■ Set exercise 1:
In the listing below, copy the lines from the one containing "white semicircle: rotated" through the end of the listing, inclusive, and leave out the picture lines.

=== Quoted text ===

What this dot point is asking

QCE Drama is organised around three interrelated processes: forming, presenting and responding. Every unit, every style and every assessment instrument is built on them, so understanding the processes is understanding the architecture of the course. This dot point asks you to know what each process involves, how they feed one another, and which process each task foregrounds, so that you can target your preparation. It is the framework that connects all the other dot points together.

The three processes

Forming

Forming is the making and shaping of dramatic action before it reaches an audience. It covers generating and selecting ideas, choosing a style and its conventions, devising and structuring action, and planning how the dramatic languages will create meaning. Forming is where research, experimentation, drafting and rehearsal decisions happen. In Unit 4 it expands explicitly into directing and devising.

Presenting

Presenting is the realisation of dramatic action in performance for an audience. It is the live application of the skills of acting, voice, movement, focus, the control of tension, and the operation of stagecraft, so that the planned meaning lands on the spectators. Presenting is a relationship with an audience, not a private exercise; it is judged by what reaches the people watching.

Responding

Responding is the analysis and evaluation of dramatic action. It includes justifying your own choices as a maker and writing analytically about how a performance, text or style communicates meaning. Responding demands precise use of the dramatic languages as vocabulary and an argued judgement about effect, not mere description.

How the processes interrelate

The three processes are not a fixed sequence; they loop. You respond to a stimulus and existing works while forming; you keep forming as you rehearse toward presenting; presenting generates new insight that feeds further responding. A good maker is responding constantly, evaluating each rehearsal choice, and a good analyst draws on their own forming and presenting experience to write with authority. The syllabus calls them interrelated for exactly this reason.

Which process each instrument foregrounds

Each assessment leans on a particular process, though most draw on more than one. Confirm the current weightings and conditions against the QCAA syllabus.

  • IA1 (Performance) foregrounds presenting: realising a challenging text for an audience.
  • IA2 (Project, dramatic concept) foregrounds forming and responding: devising and justifying a concept for an issue.
  • IA3 (Project, practice-led) draws on all three as the student directs the transformation of an inherited text, but is especially the home of forming through directing and devising.

===

■ Set exercise 2:
Summarize the passage on QCE Drama's three processes in two sentences.

=== Extracted information ===

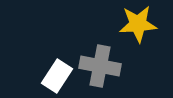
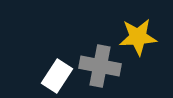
yellow star: moved 13 px down
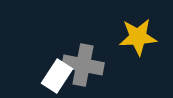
gray cross: moved 17 px left, 1 px up
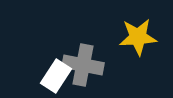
white rectangle: moved 1 px left
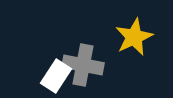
yellow star: moved 4 px left; rotated 21 degrees counterclockwise
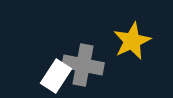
yellow star: moved 2 px left, 4 px down
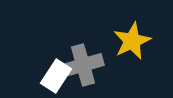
gray cross: rotated 27 degrees counterclockwise
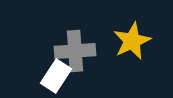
gray cross: moved 8 px left, 14 px up; rotated 12 degrees clockwise
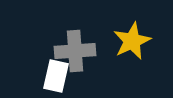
white rectangle: rotated 20 degrees counterclockwise
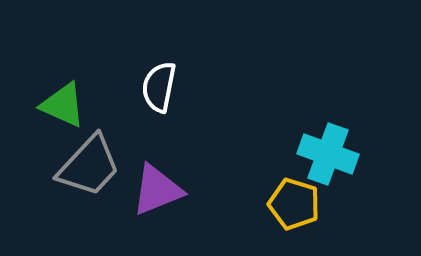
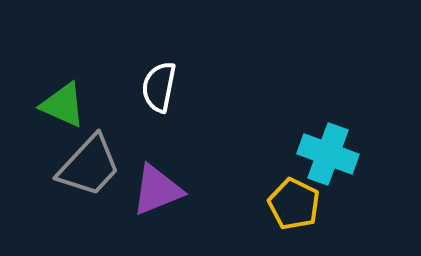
yellow pentagon: rotated 9 degrees clockwise
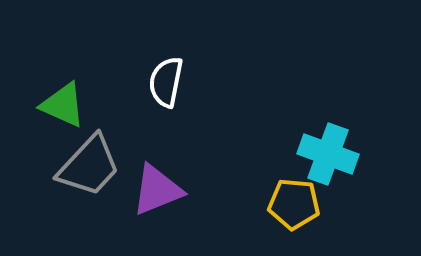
white semicircle: moved 7 px right, 5 px up
yellow pentagon: rotated 21 degrees counterclockwise
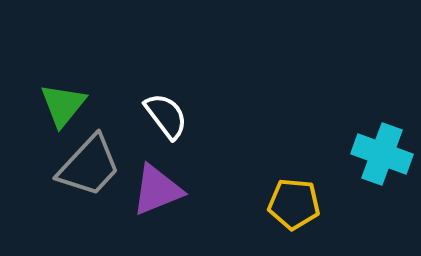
white semicircle: moved 34 px down; rotated 132 degrees clockwise
green triangle: rotated 45 degrees clockwise
cyan cross: moved 54 px right
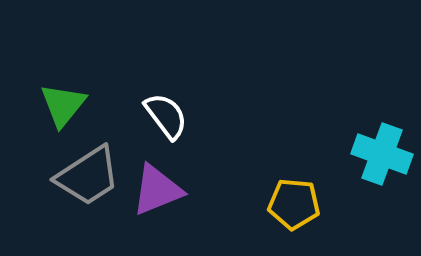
gray trapezoid: moved 1 px left, 10 px down; rotated 14 degrees clockwise
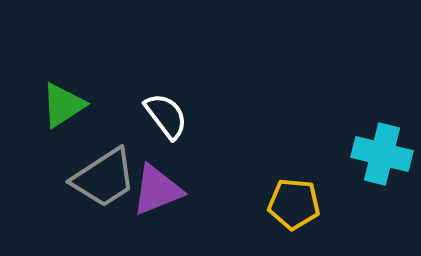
green triangle: rotated 18 degrees clockwise
cyan cross: rotated 6 degrees counterclockwise
gray trapezoid: moved 16 px right, 2 px down
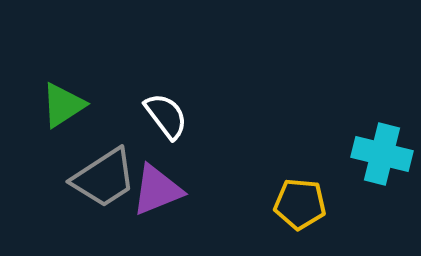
yellow pentagon: moved 6 px right
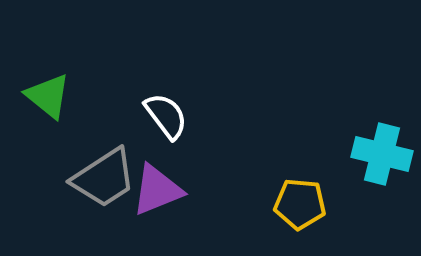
green triangle: moved 15 px left, 9 px up; rotated 48 degrees counterclockwise
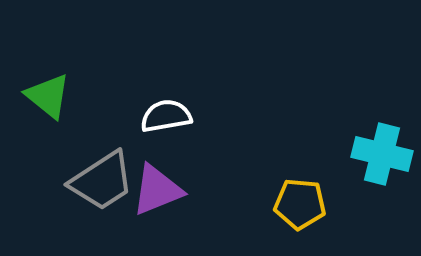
white semicircle: rotated 63 degrees counterclockwise
gray trapezoid: moved 2 px left, 3 px down
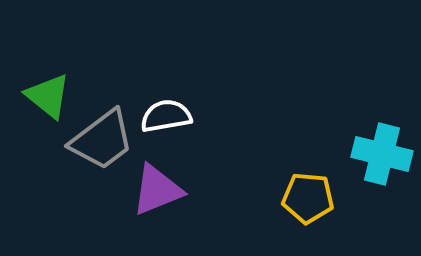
gray trapezoid: moved 41 px up; rotated 4 degrees counterclockwise
yellow pentagon: moved 8 px right, 6 px up
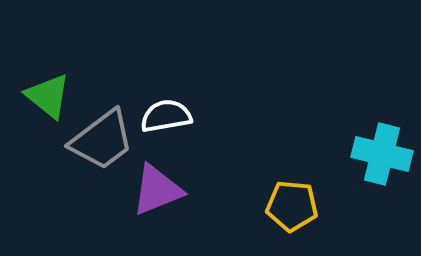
yellow pentagon: moved 16 px left, 8 px down
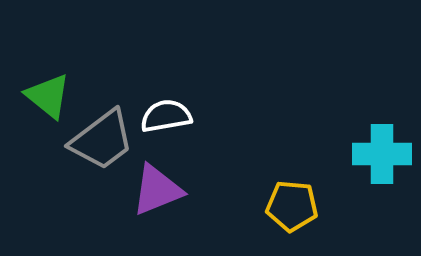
cyan cross: rotated 14 degrees counterclockwise
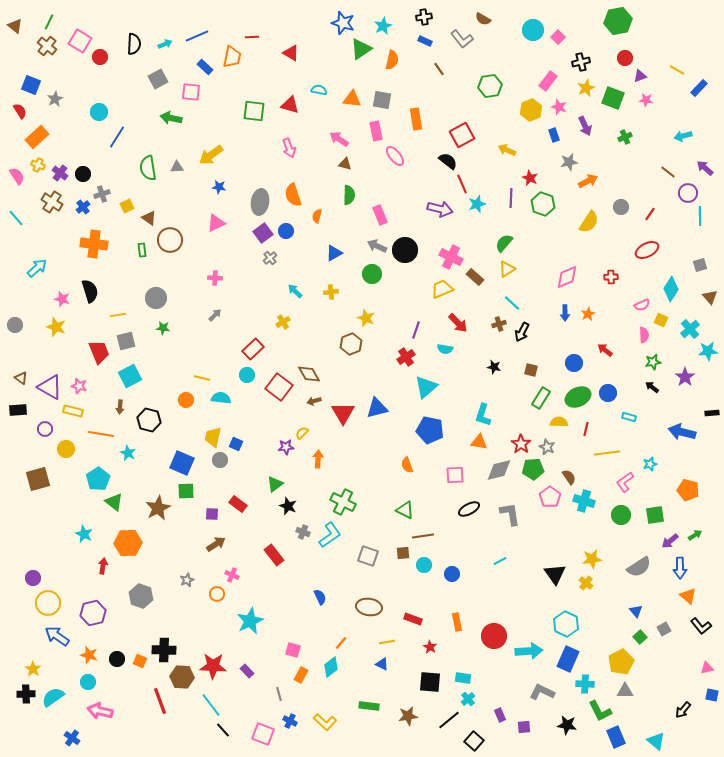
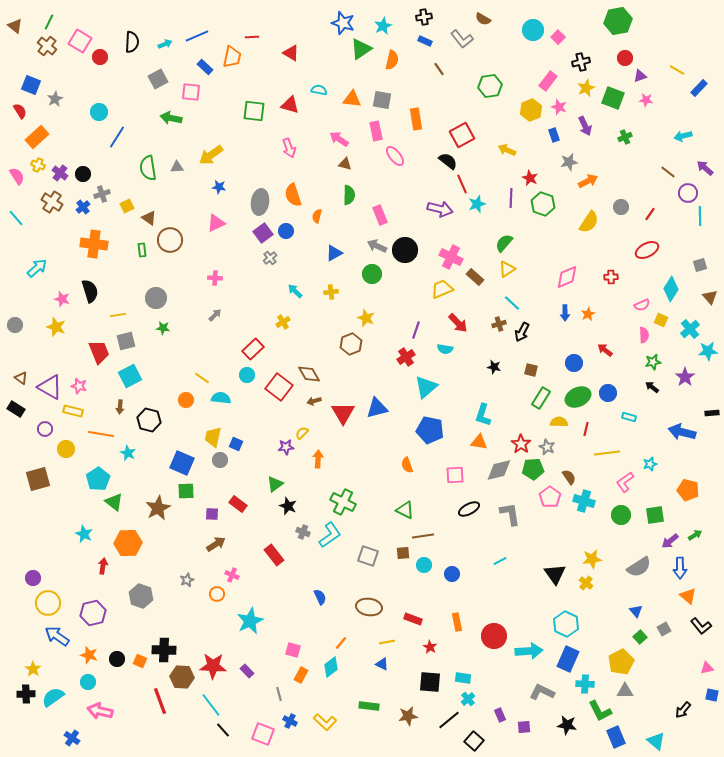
black semicircle at (134, 44): moved 2 px left, 2 px up
yellow line at (202, 378): rotated 21 degrees clockwise
black rectangle at (18, 410): moved 2 px left, 1 px up; rotated 36 degrees clockwise
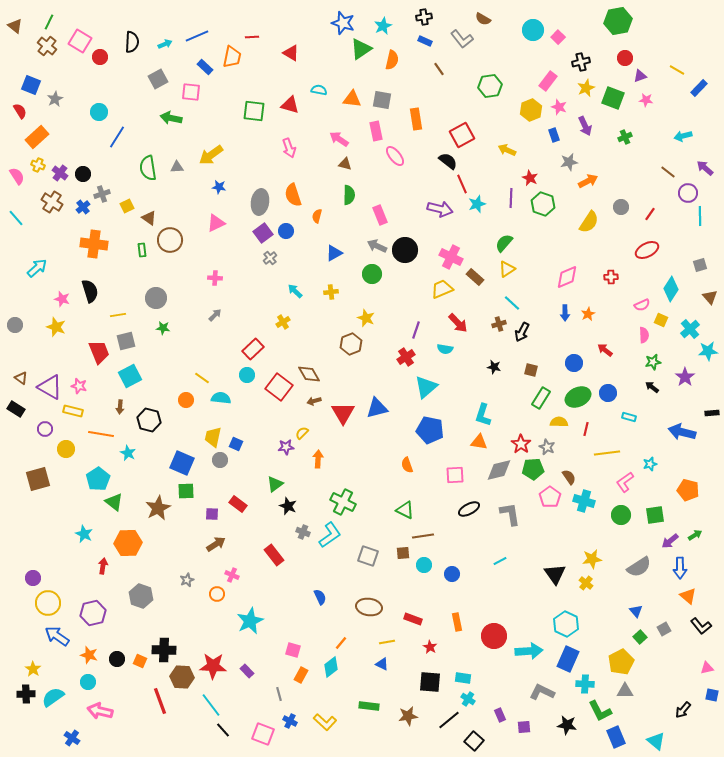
cyan cross at (468, 699): rotated 16 degrees counterclockwise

===

■ Task response 1:
white semicircle: rotated 63 degrees counterclockwise
gray trapezoid: moved 2 px left, 3 px down
gray trapezoid: moved 41 px up; rotated 4 degrees counterclockwise
yellow pentagon: moved 8 px right, 6 px up
yellow pentagon: moved 16 px left, 8 px down
cyan cross: rotated 14 degrees counterclockwise
black semicircle at (134, 44): moved 2 px left, 2 px up
yellow line at (202, 378): rotated 21 degrees clockwise
black rectangle at (18, 410): moved 2 px left, 1 px up; rotated 36 degrees clockwise
cyan cross at (468, 699): rotated 16 degrees counterclockwise

■ Task response 2:
QCE Drama is built on three interrelated processes: forming, which makes and shapes dramatic action before it reaches an audience; presenting, which realizes that action in performance for an audience; and responding, which analyzes and evaluates dramatic action. These processes loop rather than follow a fixed sequence, and each assessment instrument foregrounds a particular process, though most draw on more than one.